Stories of how eating disorders begin usually all start with a trigger for the sufferer. Or it can be a combination of personality and environment. I either didn’t have a trigger, or I have blocked it out but I vividly remember a few incidents before I started throwing up that must have somehow upset the chemical balance in my brain and voila, B was born.   Telling a 14 year old athlete who has just gone through puberty that they are ‘slightly overweight’ would probably have no effect on those 14 year old girls with hard ass self worth and an attitude to match. Unfortunately that incident, combined with a father that took pride in commenting on my physical appearance continuously, probably coupled with the feeling of just being plain awkward kicked off the spiral that was to rob me of my love of swimming and also affect my friendships, school work and in later years, relationships, university studies and career.

That’s enough banter for now x

 

 

The Beginning

hot mess
noun
US informal
  1. a person or thing that is spectacularly unsuccessful or disordered.
    “this outfit is definitely a hot mess

Eventually we all have to start somewhere. For most of us, it probably starts with the meshing of two people, and the scientific magic that follows… then WAM… Hello World! However, for a very small minority, I think our beginning may take a lot longer.
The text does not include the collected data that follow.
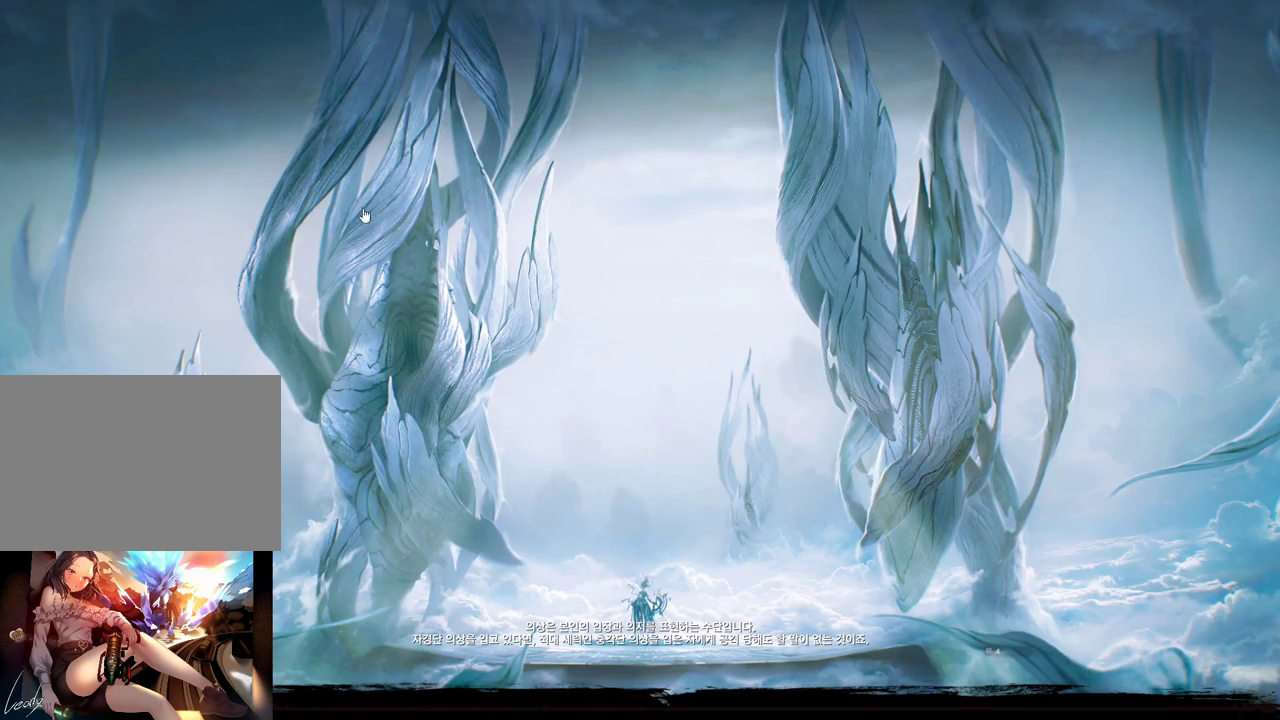
{"keys": [], "mouse": [], "events": [[67, "mouse_left", "down"], [200, "mouse_left", "up"]]}
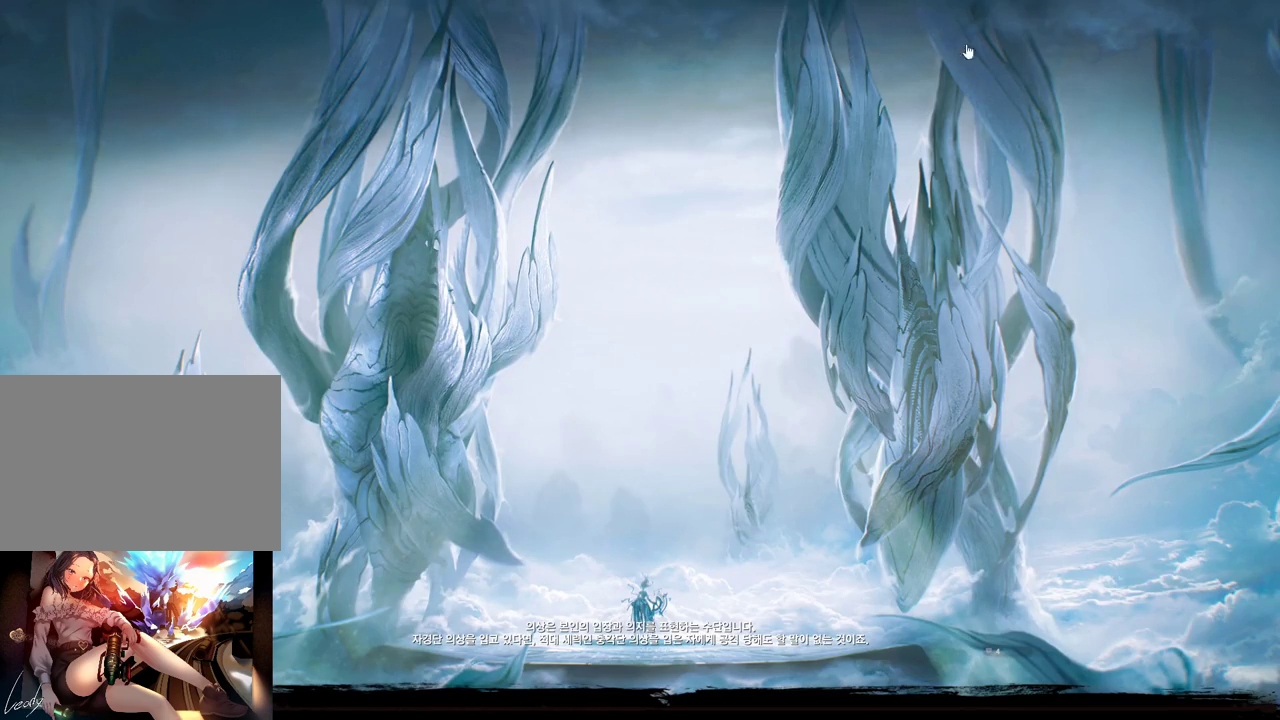
{"keys": [], "mouse": [], "events": []}
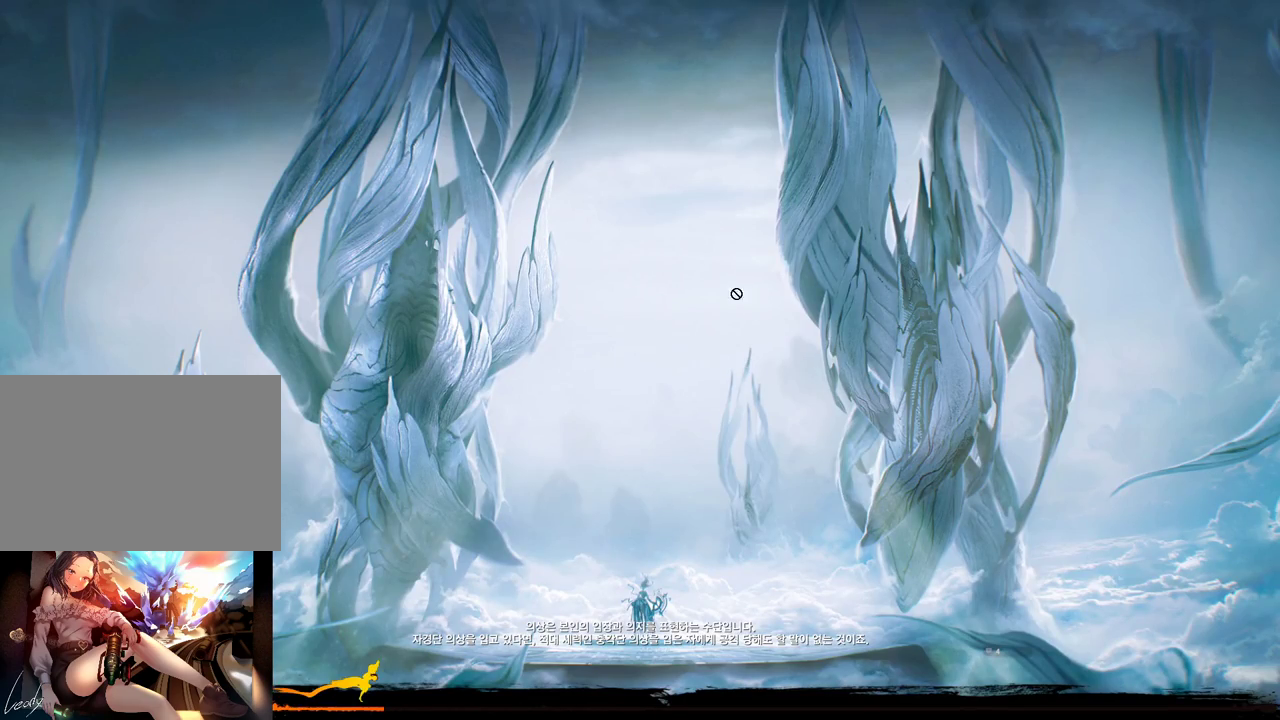
{"keys": [], "mouse": [], "events": []}
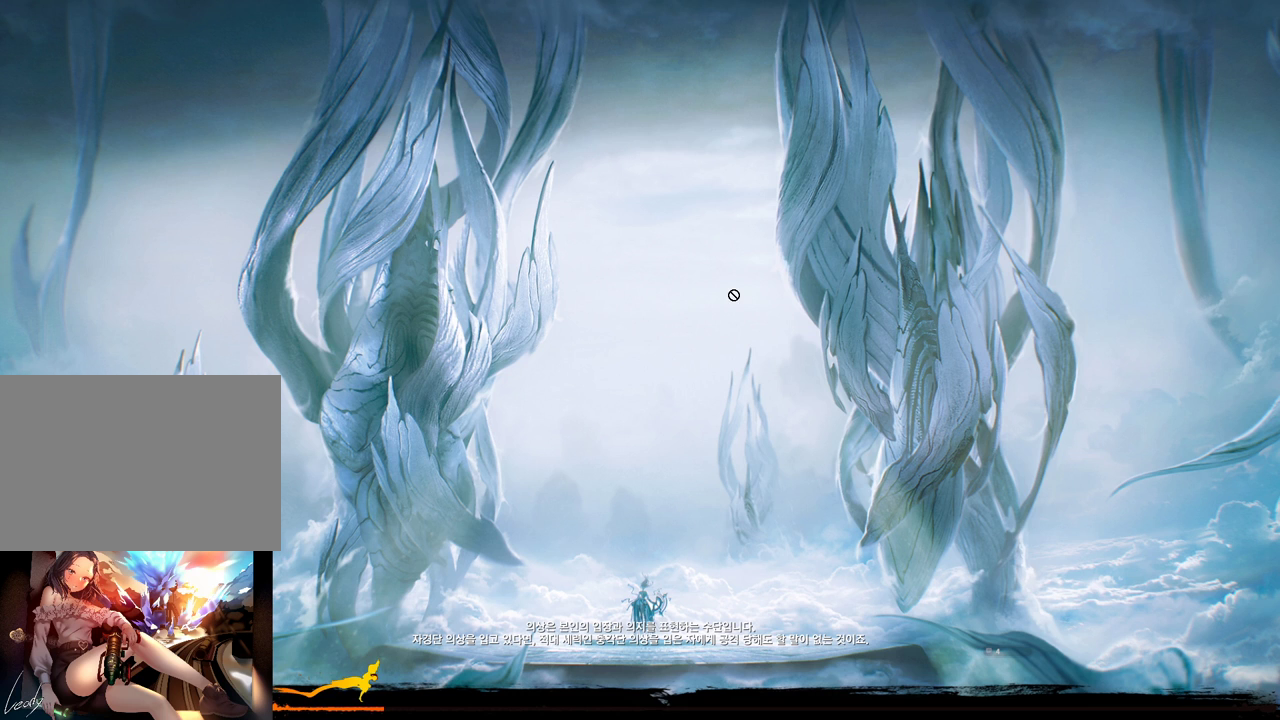
{"keys": [], "mouse": [], "events": [[233, "mouse_left", "down"], [367, "mouse_left", "up"]]}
Don’t get me wrong – everyone is born and that’s essentially the start of life… but when do we really start living? Maybe that’s what people are referring to when they talk about Old Souls/New Souls.. I don’t know.

I definitely took my time. Perhaps I was an energetic wee child, going about the world with the enthusiasm that one should. However lets be honest, I cant remember that. All I know is, for as long as I can remember, I feel as though I have been waiting for something to ‘click’ or ‘fall into place’ like the vast majority of friends that seem to have it figured out.

Suffice to say – I am still waiting. I’ve always done everything with the sort of  ‘all or nothing’ approach… (and backwards), perhaps in my quest to really feel.. I cant answer that either!

This blog is a really just a collection of my experiences. Through beating an eating disorder that possessed me for 10 years, a few harmless drug and alcohol issues, serious debt problems, (painting a great picture I know), dealing with my parents separation and the discovery that the person I had admired most in my life was a fraud, I have learnt a few things along the way that may or may not either;

a. put a few things in perspective for people

b. dissuade anyone from ever thinking that throwing up your food after a meal is a good idea (and that its harmless).

I’ve always enjoyed helping people, and I am not sure whether this blog will be of any use to anyone…but I can say that it will be enjoyable to read (and of course write) and REAL. Cold hard experienced, tried and true, maybe don’t do this, do that kind of advice about all aspects of life. And who better to give out that kind of advice than a hotmess?